- Born: Philip Frederick Joseph Spanier September 13, 1926 Denver, Colorado, U.S.
- Died: April 28, 2024 (aged 97) Las Vegas, Nevada, U.S.
- Occupations: Visual artist, bodybuilder, veteran
- Website: philipspanierart.com

= Philip Spanier =

American visual artist (1926–2024)

Philip Frederick Joseph Spanier (September 13, 1926 – April 28, 2024) was an American visual artist, bodybuilder and World War II veteran.

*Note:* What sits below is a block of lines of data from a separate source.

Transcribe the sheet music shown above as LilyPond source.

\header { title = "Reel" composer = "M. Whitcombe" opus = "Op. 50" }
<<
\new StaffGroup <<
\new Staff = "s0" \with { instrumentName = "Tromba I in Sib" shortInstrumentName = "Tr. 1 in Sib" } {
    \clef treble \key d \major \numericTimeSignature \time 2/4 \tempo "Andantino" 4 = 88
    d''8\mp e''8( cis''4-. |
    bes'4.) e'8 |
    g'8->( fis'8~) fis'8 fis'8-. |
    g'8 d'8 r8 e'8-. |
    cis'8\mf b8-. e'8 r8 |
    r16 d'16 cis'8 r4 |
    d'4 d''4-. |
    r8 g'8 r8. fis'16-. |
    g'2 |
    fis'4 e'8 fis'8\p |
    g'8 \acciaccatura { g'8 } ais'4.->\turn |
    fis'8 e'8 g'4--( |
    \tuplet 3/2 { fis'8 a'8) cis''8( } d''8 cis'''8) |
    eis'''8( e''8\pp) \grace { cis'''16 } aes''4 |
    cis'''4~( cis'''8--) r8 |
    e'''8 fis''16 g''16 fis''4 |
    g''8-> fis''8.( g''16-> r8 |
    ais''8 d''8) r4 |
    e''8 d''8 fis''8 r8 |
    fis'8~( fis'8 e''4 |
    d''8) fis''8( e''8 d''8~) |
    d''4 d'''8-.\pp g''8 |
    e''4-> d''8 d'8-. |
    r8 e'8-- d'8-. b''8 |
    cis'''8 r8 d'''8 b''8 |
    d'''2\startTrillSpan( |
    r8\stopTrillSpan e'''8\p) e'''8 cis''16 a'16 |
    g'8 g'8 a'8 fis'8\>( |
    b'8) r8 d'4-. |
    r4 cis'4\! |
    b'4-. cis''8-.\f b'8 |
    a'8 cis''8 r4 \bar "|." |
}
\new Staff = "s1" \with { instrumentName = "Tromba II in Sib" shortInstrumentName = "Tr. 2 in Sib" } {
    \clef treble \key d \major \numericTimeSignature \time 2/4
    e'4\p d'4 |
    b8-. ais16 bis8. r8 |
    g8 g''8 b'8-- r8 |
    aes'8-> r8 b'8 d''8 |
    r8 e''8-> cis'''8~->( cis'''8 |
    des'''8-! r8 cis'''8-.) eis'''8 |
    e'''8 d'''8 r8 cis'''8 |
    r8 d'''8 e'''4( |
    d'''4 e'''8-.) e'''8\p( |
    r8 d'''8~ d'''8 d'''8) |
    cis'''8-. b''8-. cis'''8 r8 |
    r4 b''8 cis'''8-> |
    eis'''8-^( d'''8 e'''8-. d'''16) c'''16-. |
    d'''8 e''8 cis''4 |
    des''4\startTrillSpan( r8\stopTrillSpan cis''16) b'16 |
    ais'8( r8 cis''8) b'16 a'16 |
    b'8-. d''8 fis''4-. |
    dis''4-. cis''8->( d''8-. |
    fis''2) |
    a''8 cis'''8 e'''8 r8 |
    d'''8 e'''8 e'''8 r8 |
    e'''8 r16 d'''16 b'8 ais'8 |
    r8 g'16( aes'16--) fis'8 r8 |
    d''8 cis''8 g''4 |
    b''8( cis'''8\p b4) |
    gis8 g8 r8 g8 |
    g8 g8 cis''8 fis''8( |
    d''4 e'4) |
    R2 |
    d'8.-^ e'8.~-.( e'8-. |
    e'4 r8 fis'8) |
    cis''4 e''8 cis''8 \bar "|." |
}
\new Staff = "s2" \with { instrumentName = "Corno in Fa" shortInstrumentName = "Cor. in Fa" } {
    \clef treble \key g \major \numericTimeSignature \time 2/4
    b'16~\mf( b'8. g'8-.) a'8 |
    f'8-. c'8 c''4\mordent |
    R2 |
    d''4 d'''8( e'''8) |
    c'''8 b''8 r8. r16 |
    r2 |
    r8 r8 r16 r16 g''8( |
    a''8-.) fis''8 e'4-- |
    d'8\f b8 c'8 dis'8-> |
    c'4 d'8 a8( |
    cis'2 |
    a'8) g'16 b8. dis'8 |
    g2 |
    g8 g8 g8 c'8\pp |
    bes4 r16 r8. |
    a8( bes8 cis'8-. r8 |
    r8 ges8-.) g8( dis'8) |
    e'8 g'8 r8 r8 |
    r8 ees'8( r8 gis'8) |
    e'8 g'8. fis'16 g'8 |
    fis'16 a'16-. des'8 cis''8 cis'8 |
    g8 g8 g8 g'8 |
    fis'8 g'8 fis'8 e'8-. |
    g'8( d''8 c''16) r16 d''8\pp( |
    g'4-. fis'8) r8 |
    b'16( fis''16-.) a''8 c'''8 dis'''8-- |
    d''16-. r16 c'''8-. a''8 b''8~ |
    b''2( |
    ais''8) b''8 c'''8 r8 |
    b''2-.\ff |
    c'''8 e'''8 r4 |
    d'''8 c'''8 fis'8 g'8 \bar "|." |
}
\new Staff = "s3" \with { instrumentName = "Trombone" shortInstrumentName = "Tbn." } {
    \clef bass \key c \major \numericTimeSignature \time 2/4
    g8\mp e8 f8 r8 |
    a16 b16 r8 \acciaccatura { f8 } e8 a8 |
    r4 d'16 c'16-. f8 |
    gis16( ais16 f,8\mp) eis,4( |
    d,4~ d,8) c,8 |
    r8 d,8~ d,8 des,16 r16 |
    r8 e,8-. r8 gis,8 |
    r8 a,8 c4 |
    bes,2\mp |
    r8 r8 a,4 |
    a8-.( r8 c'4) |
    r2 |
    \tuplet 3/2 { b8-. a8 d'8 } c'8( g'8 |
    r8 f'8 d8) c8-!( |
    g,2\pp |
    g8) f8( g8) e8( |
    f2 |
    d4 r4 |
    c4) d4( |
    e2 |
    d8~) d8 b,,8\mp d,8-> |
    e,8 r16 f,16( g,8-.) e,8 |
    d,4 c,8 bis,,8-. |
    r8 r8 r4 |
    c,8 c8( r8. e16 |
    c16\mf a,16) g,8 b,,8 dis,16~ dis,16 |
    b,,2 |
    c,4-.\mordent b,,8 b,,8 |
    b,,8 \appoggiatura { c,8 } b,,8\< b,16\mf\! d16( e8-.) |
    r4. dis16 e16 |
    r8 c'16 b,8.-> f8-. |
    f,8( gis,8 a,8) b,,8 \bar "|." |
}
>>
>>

==Early life and education==
Spanier was born in Denver, Colorado on September 13, 1926. Spanier's artistic inclinations were evident from childhood, demonstrating skill in wood carving by the age of five. His early works included wood sculptures and later expanded to include clay modeling and fine drawing, demonstrating a layered approach to artistic expression. He graduated from Denver's South High School in 1943. After his graduation, Spanier joined the U.S. Air Force, serving initially in World War II and later in the Korean War as a B-29 flight engineer.

==Career==
After returning from Korea, Spanier took up bodybuilding, participating in competitions and earning accolades in events such as the "Mr. Colorado" contest.

After his military service, in 1953, he returned to Colorado to resume civilian life. During this time, he developed an interest in sculpting, creating pieces featuring figures such as Elvis Presley and the Beatles. His hobby gained some local media attention, notably with a sculpture of Liberace, which was featured on a local television station. His works are known for their vivid imagery and interpretative depth.

Spanier's art gained recognition in the art community, leading to his participation in the Los Angeles Art Expo in 1989. In 1995, he opened the Philip Spanier Studio Gallery in Denver's Belcaro-Cherry Creek area, with his collection becoming part of one of the largest private art holdings in the United States.

In 1999, his exhibition, ART TO GO: Sculptures by Phil Spanier, was showcased at the Prestige Imports showroom on West Colfax Avenue in Denver.

Spanier's approach to art, as he expressed in a televised interview, focuses on expressing thoughts and emotions through various mediums, from woodcarving to pen illustrations. He emphasizes the importance of art in enriching the human experience.

==Death==
Spanier died in Las Vegas, Nevada on April 28, 2024, at the age of 97.